The brain is the most outstanding decision-making organ in the human body, not only does it collect various data but also processes these data, guiding us to take further action. Its complexity still conceals many secrets unknown to mankind. It is commonly believed that the task of processing information must rely on a highly complex structure like the brain. However, nature has repeatedly proven that many relatively simple systems also have the capacity to process information.
For example, Eric Winfree, a molecular computing expert at Caltech, has proposed that cells can make decisions about whether to replicate or undergo programmed death through chemical signaling networks. Even phase transition phenomena in physical processes can be considered as water molecules deciding whether to become snowflakes or hailstones. Winfree has long been interested in the information processing capabilities hidden in nature.
In a study published in Nature, Winfree and his team designed a series of bionic DNA chains and combined them to form a system similar to computing systems. This system has parallels with neural network algorithms used in current artificial intelligence and is capable of pattern recognition and information categorization.
Using biomolecules to achieve computer-like circuitry is a hot direction in current scientific research. Researchers tend to choose self-assembling DNA molecules, whose stacking ability comes from their base pairing properties. Specially designed DNA strands, when mixed and cooled in a test tube, can assemble into predictable shapes and mosaic structures, thereby transmitting information.

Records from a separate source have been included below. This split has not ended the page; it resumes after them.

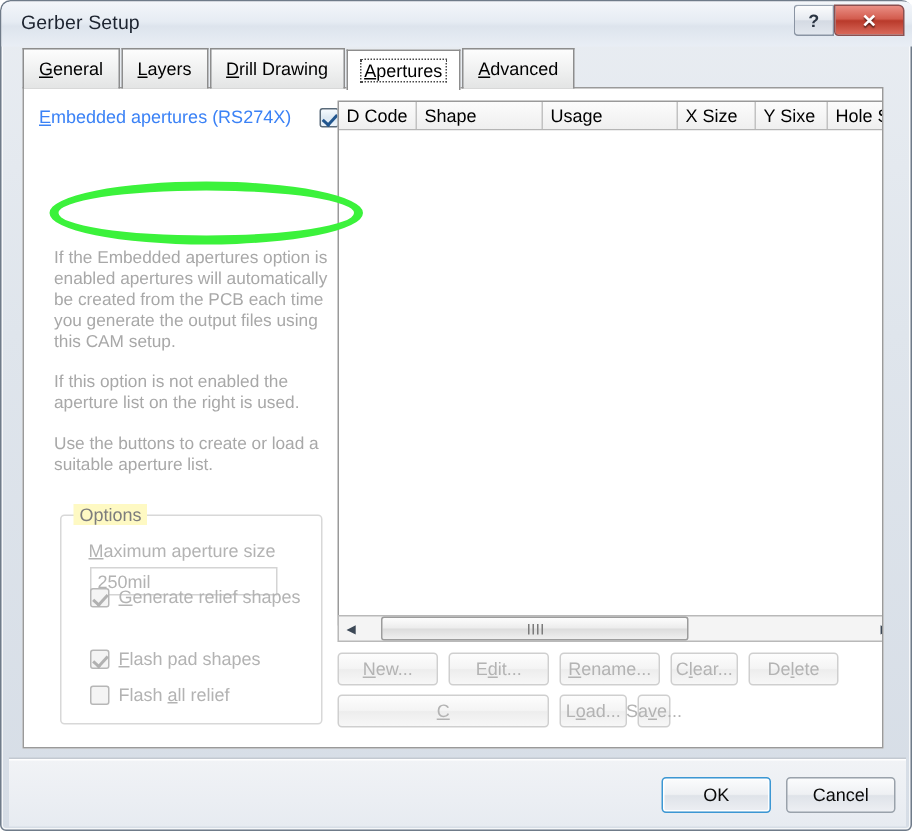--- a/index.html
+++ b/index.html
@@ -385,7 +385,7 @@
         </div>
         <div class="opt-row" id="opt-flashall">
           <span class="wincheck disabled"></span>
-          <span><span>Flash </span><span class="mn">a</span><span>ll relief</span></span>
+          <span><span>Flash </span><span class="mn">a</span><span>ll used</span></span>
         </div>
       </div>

Researchers hope to explore whether such structures can be used for pattern recognition, for instance, categorizing images by their grayscale values.
The coding method required to represent images in a test tube is to use DNA fragments of different “shapes” to correspond to each image pixel, the brighter the pixel, the more DNA fragments corresponding to it. During the cooling process of the solution, these DNA fragments assemble like puzzle pieces, aggregating into three possible configurations. Which configuration is formed depends on the proportion of different DNA fragments in the mixture.
Another researcher in the field of molecular computing, Konstantin (Gleb) Ovchinnikov from Maynooth University in Ireland, points out that each specific configuration represents a category.
Fascinatingly, this DNA system can not only differentiate 18 different images into three specified categories, but it is also capable of classifying images it has never encountered before, such as distorted versions of the same image.
A physicist from the University of Chicago, Arvind Murugan, notes that, akin to neural networks, this system can recognize the general similarities in pictures without needing to match every detail perfectly. “The goal of this research is not to replace neural networks, but to explore the inherent computational potential of matter itself,” says Murugan. They hope to discover more such computational capabilities in nature, which may be hidden in the things around us, yet to be discovered by us.
In the exploration of new studies in the molecular world, biomedical engineer Rebecca Schulman from Johns Hopkins University expressed great interest in a recent study. She believes this study has revealed an exciting phenomenon, that a large group of molecules can store information in a fuzzy manner through their interactions. She compares this to the ability of large groups of neurons in neural networks to store information, calling this discovery a gateway to a new world for her.
Shulman further expressed her thoughts, likening these discoveries to the first exploration of the unknown wonders of deep-sea ecosystems. Although this exploration has only revealed a glimpse, she believes it to be a call that inspires researchers to turn back and delve deeper into observation and study.